Cocktails haben sich in den vergangenen Jahren erheblich weiterentwickelt, die Getränkekarten sind jedoch stets gleich geblieben – bis jetzt. Innovative Barkeeper entfernen sich vom traditionellen Handwerk und lassen sich neue, kreative Wege einfallen, wie die Konsumenten Drinks sehen und sich in der Getränkekarte zurechtfinden können. Statt traditionelle Namen niederzuschreiben, laden neue Getränkekarten dazu ein, die Drinks zu erforschen. Die Bar »Trick Dog« in San Francisco hat beispielsweise alle Cocktail-Namen durch astrologische Zeichen und Pantonefarben ersetzt, während das »Fragrances« im Ritz-Carlton Berlin die erste Bar ist, in der Getränke nach Düften und Aromen bestellt werden können.

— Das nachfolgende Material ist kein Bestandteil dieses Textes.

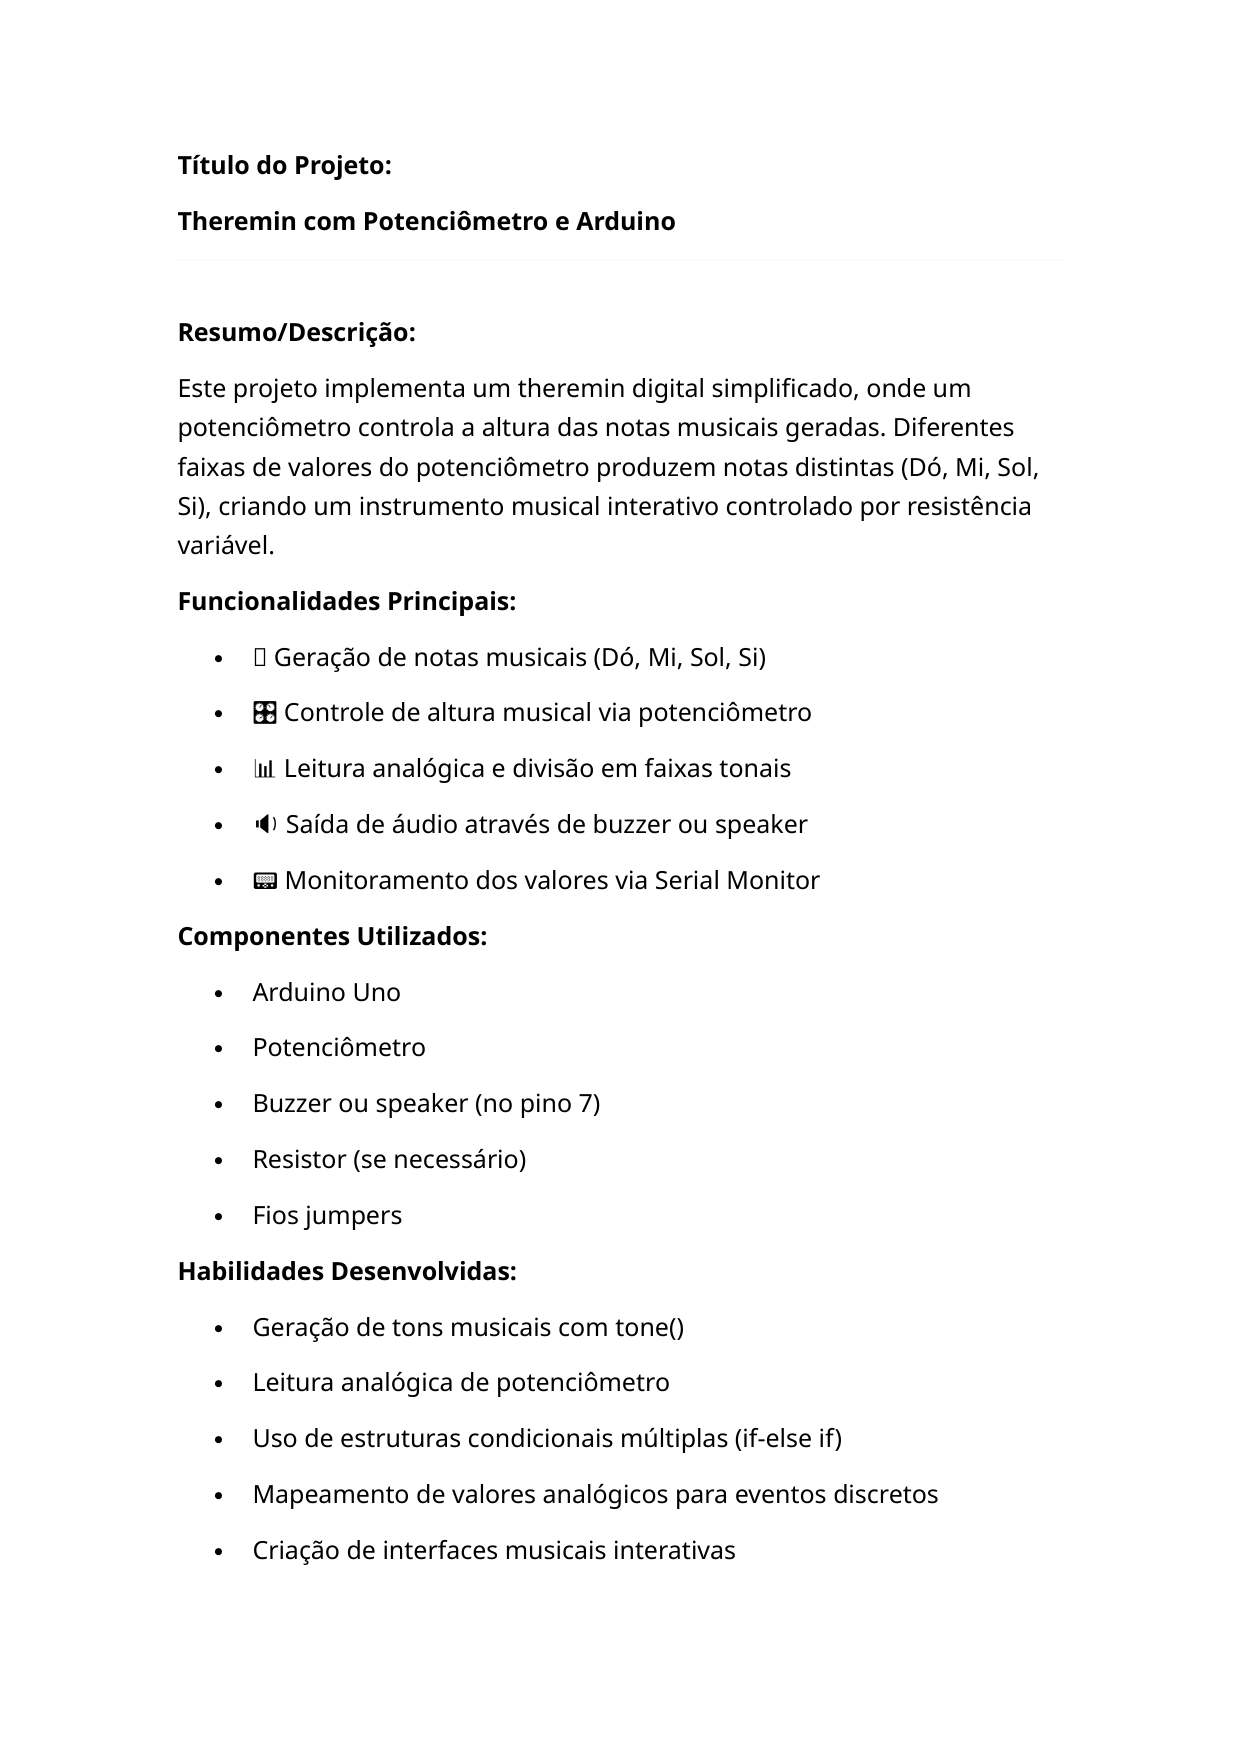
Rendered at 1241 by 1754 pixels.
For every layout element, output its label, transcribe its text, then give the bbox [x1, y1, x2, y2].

list 🎛️ Controle de altura musical via potenciômetro [215, 695, 1063, 729]
list Potenciômetro [215, 1030, 1063, 1064]
list Resistor (se necessário) [215, 1142, 1063, 1176]
list Buzzer ou speaker (no pino 7) [215, 1086, 1063, 1120]
text Componentes Utilizados: [177, 918, 1063, 952]
list Mapeamento de valores analógicos para eventos discretos [215, 1477, 1063, 1511]
list Arduino Uno [215, 974, 1063, 1008]
text Título do Projeto: [177, 148, 1063, 182]
list 📟 Monitoramento dos valores via Serial Monitor [215, 863, 1063, 897]
list Uso de estruturas condicionais múltiplas (if-else if) [215, 1421, 1063, 1455]
text Resumo/Descrição: [177, 315, 1063, 349]
text Habilidades Desenvolvidas: [177, 1253, 1063, 1287]
text Este projeto implementa um theremin digital simplificado, onde um potenciômetro controla a altura das notas musicais geradas. Diferentes faixas de valores do potenciômetro produzem notas distintas (Dó, Mi, Sol, Si), criando um instrumento musical interativo controlado por resistência variável. [177, 371, 1063, 562]
list Fios jumpers [215, 1198, 1063, 1232]
list 🎵 Geração de notas musicais (Dó, Mi, Sol, Si) [215, 639, 1063, 673]
list Criação de interfaces musicais interativas [215, 1533, 1063, 1567]
list Geração de tons musicais com tone() [215, 1309, 1063, 1343]
list 📊 Leitura analógica e divisão em faixas tonais [215, 751, 1063, 785]
text Theremin com Potenciômetro e Arduino [177, 203, 1063, 237]
list Leitura analógica de potenciômetro [215, 1365, 1063, 1399]
text Funcionalidades Principais: [177, 583, 1063, 617]
list 🔉 Saída de áudio através de buzzer ou speaker [215, 807, 1063, 841]
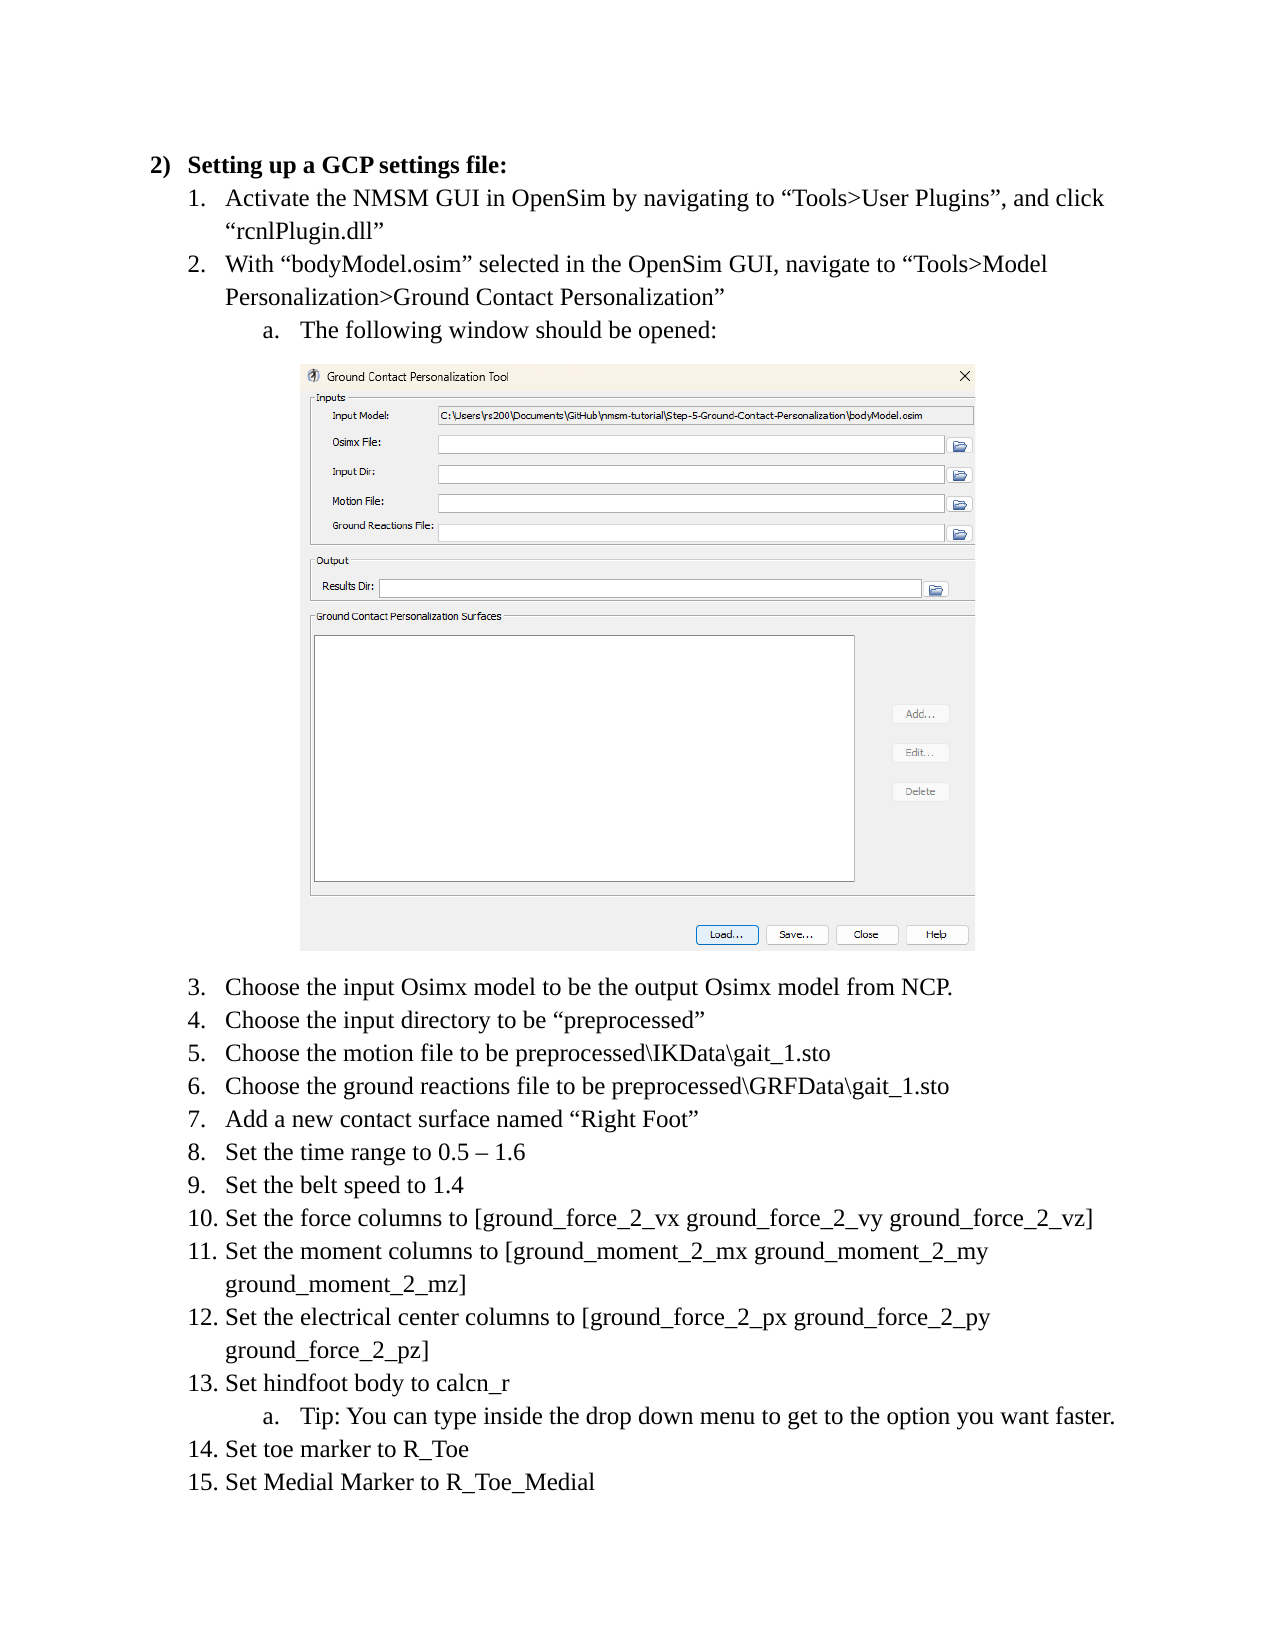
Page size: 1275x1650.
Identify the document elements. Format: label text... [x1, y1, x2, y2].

Es auf die eigene Art machen


Früher hatte der Kunde immer Recht. Die nächste Generation der Barkeeper möchte ihrer Meinung allerdings mehr Gehör verschaffen und nicht mehr nur die Kunden zufriedenstellen. Schließlich geht man auch nicht in ein Sterne-Restaurant und sagt dem Koch, wie der Salat angemacht wird. Warum also einem erfahrenen Barkeeper erklären, wie man einen Mojito mixt?

Cocktails mit Gefühlen


Im nächsten Jahrzehnt werden jene Bars trendy sein, die ihre traditionellen Getränkekarten entfernen und stattdessen ihre Cocktails nach Stimmung auflisten. Die Drinks werden so zusammengestellt, dass sie ein bestimmtes Gefühl hervorrufen. Die Gäste erhalten möglicherweise einen roten Cocktail, um das Selbstbewusstsein zu stärken, einen gelben, der für Freundschaft steht oder einen schwarzen Cocktail für die Disziplin.

Story im Glas


Mit Cocktails werden künftig Geschichten erzählt und die Gäste an exotische Orte gebracht. Lokale Spirituosen wie »Baijiu« – destilliert aus Weizen und Klebreis nach einem 5.000 Jahre alten Rezept – werden beispielsweise kreiert, um die Menschen in die chinesischen Traditionen einzuführen. Die zukunftsorientierte Bar »Artesian« in London nutzt ihrerseits persönliche Erlebnisse der Kunden und befragt sie über ihre letzten Urlaube. Damit wird ein Cocktail geschaffen, der die Stimmung und Essenz in einem Glas einfängt.

Das Geschlecht ist irrelevant


Die Zeit, in der Drinks als männlich oder weiblich gelten, ist vorbei. Die Grenzen verschwimmen und da sich die Gesellschaft über die traditionellen Geschlechternormen hinwegsetzt, fühlen sich die Leute frei in ihrer Getränkewahl. Barkeeper werden mehr und mehr eine geschlechtsneutrale Sprache verwenden, um Cocktails zu beschreiben, benennen und servieren.